Desde los inicios de la Transición no asistíamos a la creación de tantos partidos nuevos y refundaciones de viejos. Para algunos este proceso responde a la máxima lampedusiana de cambiar para que todo siga igual. Sin embargo, en estos años de nombrar y renombrar se perciben comportamientos políticos similares a los vividos siglos atrás. Cuando los políticos se (re)organizan en un partido, ¿dicen ser lo que son? O, ¿se denominan por lo que carecen? No necesariamente están mintiendo a sabiendas, bien pueden vivir convencidos de que están en posesión de la verdad, como dijo Spinoza en su Ética: “Aquel que tiene una idea sabe, al mismo tiempo, que la tiene y no puede dudar de la verdad de la cosa”.
Pero si, como afirmaba Tomás de Aquino, la verdad “es la adecuación de la cosa al intelecto”, podríamos estar ante formas políticas de mentira. Desde el Renacimiento se enseñaba que había mentiras para sobrevivir, como el disimulo. Pero con un importante matiz, si honesto no era mentir, honesto si podía ser disimular. El disimulo se convirtió durante el Barroco en una forma muy extendida de no hacer ver las cosas como son, incluso se admitió que no era posible vivir sin "máscara", sin aparentar. Una representación de lo social que, siglos más tarde, Georges Santayana calificó como la imprescindible cutícula que todos los individuos o grupos utilizan en un momento u otro, para poder interaccionar y relacionarse.
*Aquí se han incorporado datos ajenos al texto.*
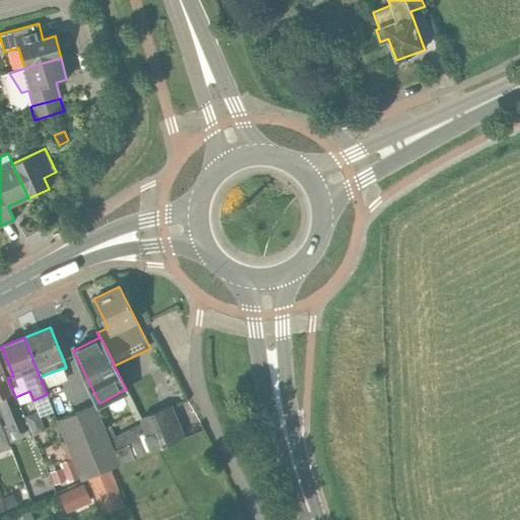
[(0,420),(11,447),(22,443),(9,412),(2,395),(11,392),(0,365),(0,420)]
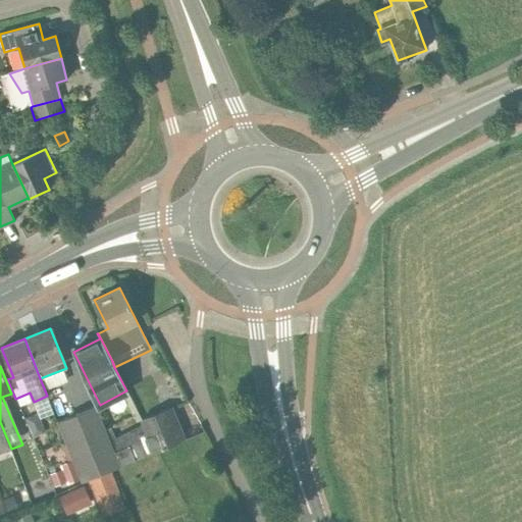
[(112,447),(105,431),(95,407),(58,422),(83,482),(89,479),(110,471),(121,466),(112,447)]
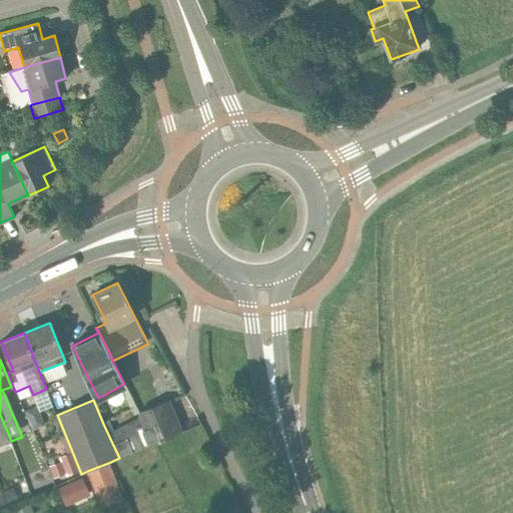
[(144,425),(173,413),(168,401),(139,413),(144,425)]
Si trasladamos este apunte sobre la mentira y el disimulo al nombre de nuestros partidos políticos, constataremos cuánto de apariencia e, incluso, de falsedad hay en las denominaciones de estas agrupaciones. Si el adjetivo popular se asocia al pueblo como el común, entre los que se incluye los grupos más desfavorecidos, ¿es semánticamente representativo el PP? Sobre el ambiguo adjetivo “obrero” que sigue exponiendo el PSOE se han escrito muchas páginas, algunas para demostrar que es poco más que un farolillo de feria. IU es todo menos unida. Al revés ocurre con ERC que es todo menos izquierda, por su ideario supremacista. Con la misma exaltación de grandeza rayana en el totalitarismo, CDC fue en todo caso divergente y utilizó la democracia para fines bastante espurios, el desvergonzado anem per feina.
Como protesta al régimen pujolista y a toda su cohorte de cómplices surge en Cataluña C’s. Se trataba de reivindicar paradójicamente la ciudadanía de facto en su tierra, aunque estuviese reconocida (no necesariamente amparada) por la Constitución. Este cambio que introduce en el nombre una ilusión alcanza su máxima expresión con Podemos y su constante invocación de la gente, que ya no es ni popular, ni obrera y, quizás, ni ciudadana (del 78). Y le sigue una retahíla de denominaciones tan ambivalentes como confusas (Compromís, Bildu (reunirse), En Comú, En Marea…) Nombres que invocan conductas verosímiles con el fin de aparentar verdades necesarias.
El último episodio denominativo ha sido la designación de los viejos restos de CDC como el nuevo PDC. Abandonada la falacia convergente se siguen agarrando al adjetivo demócrata para amparar sus acciones políticas --cómo no-- desde la exclusividad. Es decir, si ellos se denominan así es para restarle ese reconocimiento al resto de adversarios. Parece un buen final para un triste presente, el dime de lo que alardeas para saber de qué careces.